A lot of interests insights can be gained by looking at database statistics. For instance it is interesting to see (and it makes perfect sense) that the most connected entries in the database are English -ly (11156), un- (8822), non- (7872), -ness (7295), -er (6342), -ic (3357), -like, -able, -less, -y, followed by Hungarian -ok-,-ek-,-k-, Italian -mente, -ità, Finnish -sti, German Shule, Haus, Stein, Holz, Sprache and English water, back, head, work, wood. Also it is possible to extract information like how many Italian words derive from Latin, Ancient Greek, French, English, Arabic, Spanish or other languages.

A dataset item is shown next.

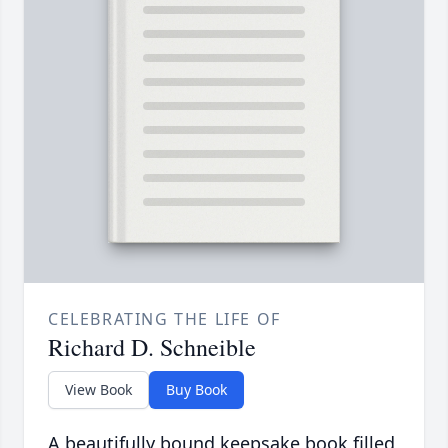
CELEBRATING THE LIFE OF
Richard D. Schneible
View Book
Buy Book
A beautifully bound keepsake book filled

Once I had built a database, I started working on the visualization. I realized how trees were not really trees but graphs, and complex geometries were showing, because of typos, extraction errors, homograpy, inconsistency between Etymology sections of different words etymologically connected. At the same time, I was fascinated by the graphs I could build and by the many connections I would discover between words. Also I could discover new words, in other languages, that sounded similar to words I knew and that had a common ancestor. Fascinating.
For all these reasons I switched from a hierarchical representation (using trees), to a graph view, which complicated things because there isn't a way to easily plot directed graphs and to plot graph nodes from left to right following the direction of the links from source to target. Also etytree graphs are very big (think of the tree for the English word man, and how many descendants the word man has). Incorrect links also cause graphs that are in principle separated to be connected which aggravates the problem. I released a version in which a user can visualize the graph of ancestors of a word in any language (if it is available in the database) and also click on any word in this graph and see the list of all available descendants of that word, grouped by language.
Right now I'm trying to improve the visualization. I'm trying to use d3.js force field graph, and a force that is parallel to the y axes to align it to a time scale. I'll keep you posted on my progresses.